Bush Sets Conditions For Contact With Hamas

American Jewish Committee President E. Robert Goodkind and German Chancellor Angela Merkel join President Bush at the group's centennial gala at the National Building Museum.
American Jewish Committee President E. Robert Goodkind and German Chancellor Angela Merkel join President Bush at the group's centennial gala at the National Building Museum. (By Chip Somodevilla -- Getty Images)
By Zachary A. Goldfarb
Special to The Washington Post
Friday, May 5, 2006

President Bush vowed last night not to work with the Palestinian Authority's Hamas leadership until it disavows terrorism and recognizes Israel's right to exist, as three world leaders came together to celebrate the American Jewish Committee's centennial.

"As you know, I'm a strong believer of democracy and free elections, but that does not mean that we have to support elected officials who are not committed to peace," Bush said, flanked by German Chancellor Angela Merkel and U.N. Secretary-General Kofi Annan. "Hamas has made it clear that they do not acknowledge the right of Israel to exist, and I've made it clear that so long as that's their policy, we'll have no contact with the leaders of Hamas."

He added: "Democratically elected leaders cannot have one foot in the camp of democracy and one foot in the camp of terror."

Bush also pushed for international action to restrain Iran's nuclear ambitions.

"The Iranian regime is repressing its people, sponsoring terrorists, destabilizing the region, threatening Israel and defying the world with its ambitions for nuclear weapons," he said. "America will continue to rally the world to confront these threats."

Bush's remarks underscored the central role Israel plays in Middle Eastern affairs and the importance of U.S. policy toward Israel for Jewish Americans, about 2,000 of whom gathered for last night's event at the National Building Museum in Northwest Washington.

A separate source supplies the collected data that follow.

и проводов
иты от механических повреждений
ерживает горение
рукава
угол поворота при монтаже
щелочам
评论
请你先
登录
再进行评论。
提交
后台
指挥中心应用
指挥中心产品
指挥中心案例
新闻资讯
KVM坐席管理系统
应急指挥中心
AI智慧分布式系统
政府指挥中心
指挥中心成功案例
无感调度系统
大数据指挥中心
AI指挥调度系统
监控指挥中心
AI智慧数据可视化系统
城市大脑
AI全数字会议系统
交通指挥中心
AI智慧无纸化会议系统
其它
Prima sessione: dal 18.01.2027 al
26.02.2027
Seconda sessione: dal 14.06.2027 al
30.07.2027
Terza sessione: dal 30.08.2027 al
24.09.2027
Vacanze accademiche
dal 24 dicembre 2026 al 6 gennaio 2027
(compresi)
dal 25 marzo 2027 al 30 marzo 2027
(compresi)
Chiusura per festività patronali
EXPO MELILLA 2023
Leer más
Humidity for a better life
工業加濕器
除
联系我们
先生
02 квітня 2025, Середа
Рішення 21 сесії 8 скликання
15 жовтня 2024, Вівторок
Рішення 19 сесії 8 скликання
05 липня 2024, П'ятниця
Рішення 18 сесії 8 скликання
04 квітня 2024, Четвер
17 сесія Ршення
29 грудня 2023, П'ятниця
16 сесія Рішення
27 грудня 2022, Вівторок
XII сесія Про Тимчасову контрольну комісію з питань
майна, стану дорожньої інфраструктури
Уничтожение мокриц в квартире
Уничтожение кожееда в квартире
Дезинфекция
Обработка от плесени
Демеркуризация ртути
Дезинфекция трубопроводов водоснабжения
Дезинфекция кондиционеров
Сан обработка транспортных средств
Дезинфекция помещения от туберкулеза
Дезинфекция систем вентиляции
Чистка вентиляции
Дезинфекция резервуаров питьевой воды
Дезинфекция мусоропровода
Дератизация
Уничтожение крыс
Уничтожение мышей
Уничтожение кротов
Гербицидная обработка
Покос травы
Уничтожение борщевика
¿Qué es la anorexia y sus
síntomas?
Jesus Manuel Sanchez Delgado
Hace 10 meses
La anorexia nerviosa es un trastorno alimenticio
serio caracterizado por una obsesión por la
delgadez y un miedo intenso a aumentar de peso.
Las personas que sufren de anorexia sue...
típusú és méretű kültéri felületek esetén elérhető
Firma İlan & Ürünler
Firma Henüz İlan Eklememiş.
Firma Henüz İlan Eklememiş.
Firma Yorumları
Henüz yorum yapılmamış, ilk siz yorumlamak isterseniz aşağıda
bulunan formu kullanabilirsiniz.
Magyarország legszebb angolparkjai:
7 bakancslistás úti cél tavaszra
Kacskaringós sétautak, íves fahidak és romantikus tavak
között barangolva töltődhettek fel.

Peace talks between the Israelis and Palestinians have been stalled since Hamas was elected earlier this year. And after the debilitating illness of former prime minister Ariel Sharon, Israel's new government took office yesterday under Prime Minister Ehud Olmert.

But last night's event also reflected how far the United States and Germany have come since World War II and the Holocaust.

"I know that this is anything but a matter of course for a chancellor of the Federal Republic of Germany to be invited to address you here tonight," said Merkel, the first German chancellor to address the group.

"Nobody can call into question Israel's right to exist," she said. "Therefore, for any German government it is unbearable and unacceptable when the Iranian president questions this very right," Merkel said.

Bush said the United States would fight the genocide in the Darfur region of Sudan, where an estimated 180,000 people have been killed.

"We must understand that the rape and the murder and the suffering must be stopped," he said. "And that's why I believe strongly that we must augment [African Union] forces with a blue-helmeted U.N. force, with a NATO overlay, so that we send a clear message to the leaders of Sudan: We will not tolerate the genocide taking place in that country."

Dinner guest Dottie Bennett, 65, of Falls Church, is an American Jew whose parents fled Germany during World War II.

"I feel very proud that Germany and America have come to this point and can work together in the world order," she said.